**YOUR OBJECTIVE**
The answer should match the entries that follow exactly, except that no image appears in it.
[Opening INFORMATION SUPPLIED section]
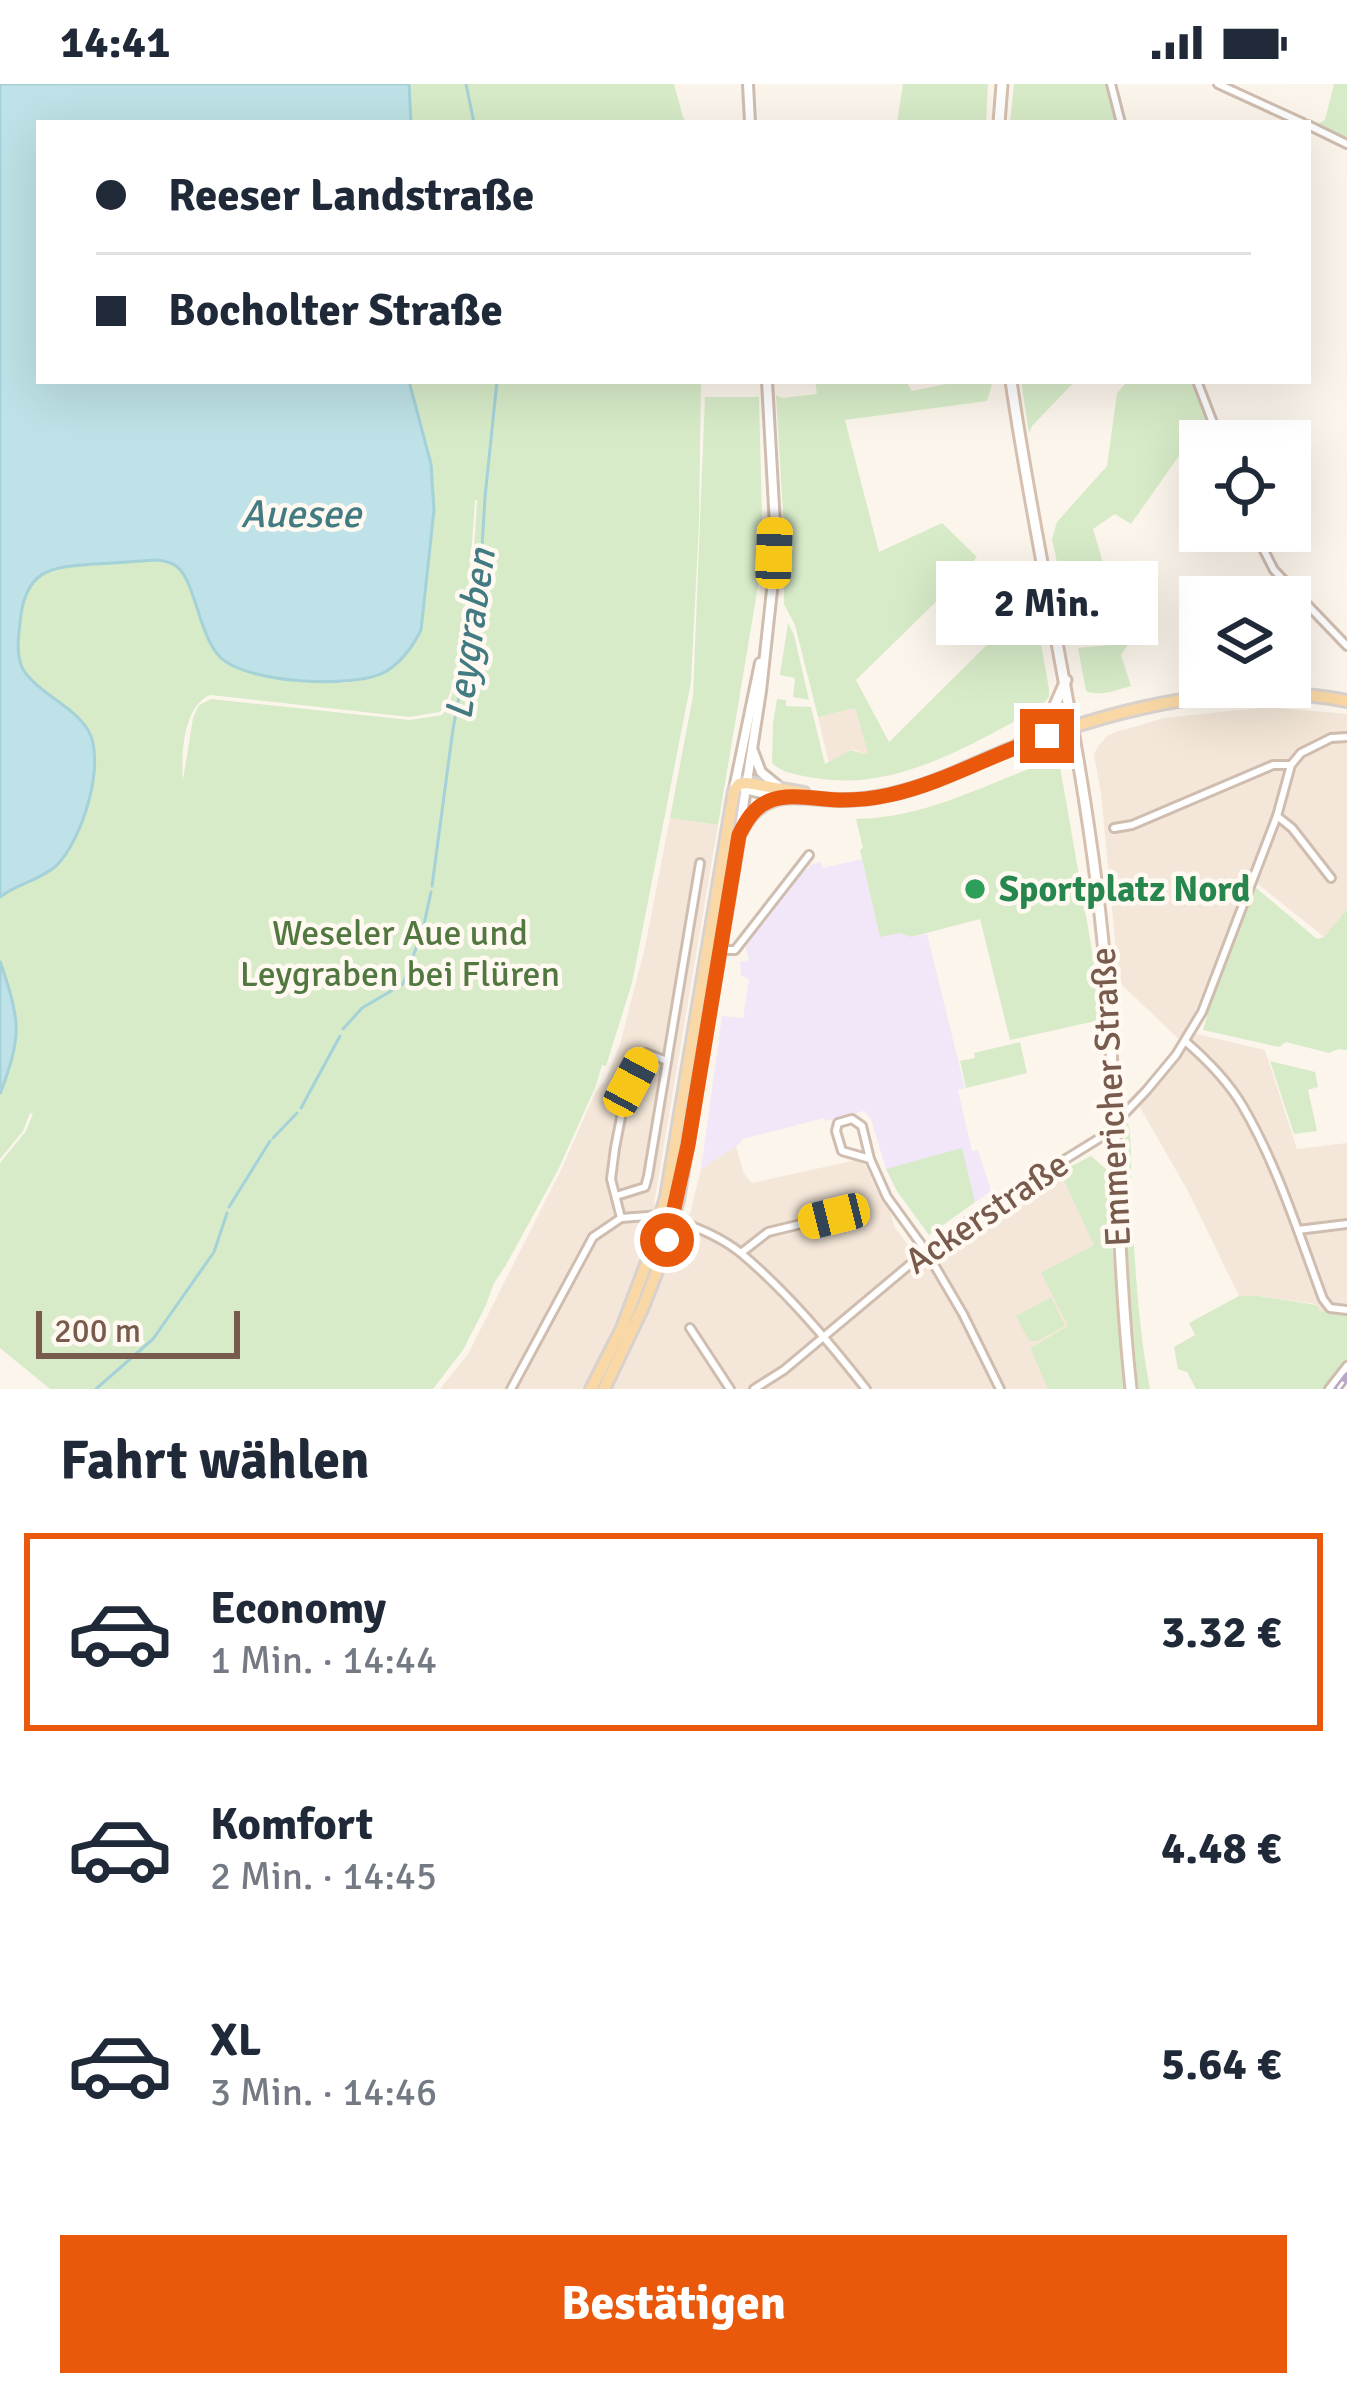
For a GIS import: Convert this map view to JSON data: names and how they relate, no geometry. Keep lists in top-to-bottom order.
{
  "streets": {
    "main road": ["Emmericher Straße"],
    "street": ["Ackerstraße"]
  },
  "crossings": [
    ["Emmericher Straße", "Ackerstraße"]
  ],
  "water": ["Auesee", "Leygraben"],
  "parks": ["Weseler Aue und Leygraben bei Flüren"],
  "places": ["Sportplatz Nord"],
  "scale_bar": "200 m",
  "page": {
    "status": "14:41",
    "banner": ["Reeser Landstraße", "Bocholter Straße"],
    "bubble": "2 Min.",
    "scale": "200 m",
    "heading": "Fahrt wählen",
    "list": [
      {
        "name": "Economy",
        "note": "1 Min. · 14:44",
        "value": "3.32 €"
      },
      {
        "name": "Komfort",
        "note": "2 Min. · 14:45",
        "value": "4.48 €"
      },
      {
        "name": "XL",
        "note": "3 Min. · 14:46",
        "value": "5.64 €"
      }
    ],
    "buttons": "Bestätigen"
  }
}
[Closing INFORMATION SUPPLIED section]
**OUTPUT BELOW**
For a GIS import: Convert this map view to JSON data: names and how they relate, no geometry. Keep lists in top-to-bottom order.
{
  "streets": {
    "main road": ["Emmericher Straße"],
    "street": ["Ackerstraße"]
  },
  "crossings": [
    ["Emmericher Straße", "Ackerstraße"]
  ],
  "water": ["Auesee", "Leygraben"],
  "parks": ["Weseler Aue und Leygraben bei Flüren"],
  "places": ["Sportplatz Nord"],
  "scale_bar": "200 m",
  "page": {
    "status": "14:41",
    "banner": ["Reeser Landstraße", "Bocholter Straße"],
    "bubble": "2 Min.",
    "scale": "200 m",
    "heading": "Fahrt wählen",
    "list": [
      {
        "name": "Economy",
        "note": "1 Min. · 14:44",
        "value": "3.32 €"
      },
      {
        "name": "Komfort",
        "note": "2 Min. · 14:45",
        "value": "4.48 €"
      },
      {
        "name": "XL",
        "note": "3 Min. · 14:46",
        "value": "5.64 €"
      }
    ],
    "buttons": "Bestätigen"
  }
}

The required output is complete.